Below you'll find plenty of information, demos and tutorials about RailClone 4, including the game-changing nested generators feature, the ability to use segment materials with a single mouse click, enabling quick mesh mode for huge poly counts in the viewport, how to automatically cap booleans, the brand new RC Spline Modifier used to create markers, and much much more.
Wouldn’t it be great if you could take the output of one RailClone object and use it as a segment inside another, all while retaining full instancing and in the same graph?
Well, now you can! RailClone 4 introduces Nested Generators, allowing you to connect the output of an L1S or A2S node to any of the segment inputs of another generator. There’s no limit to the number of levels you can nest, allowing you to use the plugin in ways that were impossible in previous releases.

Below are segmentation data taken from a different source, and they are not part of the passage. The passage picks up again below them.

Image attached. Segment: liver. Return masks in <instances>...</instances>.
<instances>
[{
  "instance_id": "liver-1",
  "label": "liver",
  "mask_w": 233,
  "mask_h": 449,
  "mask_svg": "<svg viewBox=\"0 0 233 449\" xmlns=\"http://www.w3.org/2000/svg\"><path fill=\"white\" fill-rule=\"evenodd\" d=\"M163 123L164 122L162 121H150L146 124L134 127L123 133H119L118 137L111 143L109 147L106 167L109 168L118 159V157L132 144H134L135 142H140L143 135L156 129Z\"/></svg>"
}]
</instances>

To learn how nesting works, this introductory tutorial demonstrates the fundamental principles to help you get up to speed with this powerful new feature.

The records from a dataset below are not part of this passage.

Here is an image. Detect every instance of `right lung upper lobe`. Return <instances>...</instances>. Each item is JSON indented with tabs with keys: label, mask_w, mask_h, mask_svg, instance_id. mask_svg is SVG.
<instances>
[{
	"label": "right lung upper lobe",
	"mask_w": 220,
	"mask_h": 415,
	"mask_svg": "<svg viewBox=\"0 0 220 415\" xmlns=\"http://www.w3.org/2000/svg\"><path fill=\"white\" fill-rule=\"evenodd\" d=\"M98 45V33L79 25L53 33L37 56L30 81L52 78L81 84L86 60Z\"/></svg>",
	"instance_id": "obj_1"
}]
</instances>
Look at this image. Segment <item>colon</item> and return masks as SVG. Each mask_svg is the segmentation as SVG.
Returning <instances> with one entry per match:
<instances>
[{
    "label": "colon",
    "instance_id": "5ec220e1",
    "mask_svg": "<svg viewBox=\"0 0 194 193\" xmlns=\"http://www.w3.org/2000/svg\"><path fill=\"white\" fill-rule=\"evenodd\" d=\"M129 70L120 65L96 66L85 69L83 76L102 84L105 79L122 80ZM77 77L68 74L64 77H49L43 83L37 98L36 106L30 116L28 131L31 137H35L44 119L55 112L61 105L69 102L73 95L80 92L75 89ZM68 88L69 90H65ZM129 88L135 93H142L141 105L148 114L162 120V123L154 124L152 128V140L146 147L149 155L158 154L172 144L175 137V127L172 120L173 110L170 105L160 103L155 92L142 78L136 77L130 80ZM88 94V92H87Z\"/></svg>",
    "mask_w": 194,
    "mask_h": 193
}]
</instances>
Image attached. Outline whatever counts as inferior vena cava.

It doesn’t stop there, nested generators have full access to the properties of arrays further down the chain, allowing you to create sophisticated and intelligent models.
If you’re still new to RailClone, you might imagine that this is as an advanced feature, but actually, in many cases the opposite is true. Nesting generators can dramatically simplify your graphs and we recommend introducing it to your workflow early.
For example, here’s a style (based on a question from a user) that creates a hanging ornament of origami birds. Their distances from the ceiling are controlled by a spline, with the ability to randomise transforms and sequence colours.
And here are the graphs to create this in RailClone 3 and RailClone 4.
Both graphs create exactly the same geometry, but RailClone 4 uses nested generators. As you can see it has far fewer nodes to achieve the same result, and more importantly, it was much easier and more logical to create!
When we ask users about their biggest bugbear when using RailClone, the response is generally “materials!”.
If you’ve used RailClone before, you’ll already know why. Unlike Forest Pack which consolidates the materials applied to source objects automatically, RailClone used to require you to build complex Multi-Sub Object materials and reassign material IDs manually. This could be a time-consuming process, especially when using RailClone as a layout tool to distribute complex models like cars from a 3rd party library.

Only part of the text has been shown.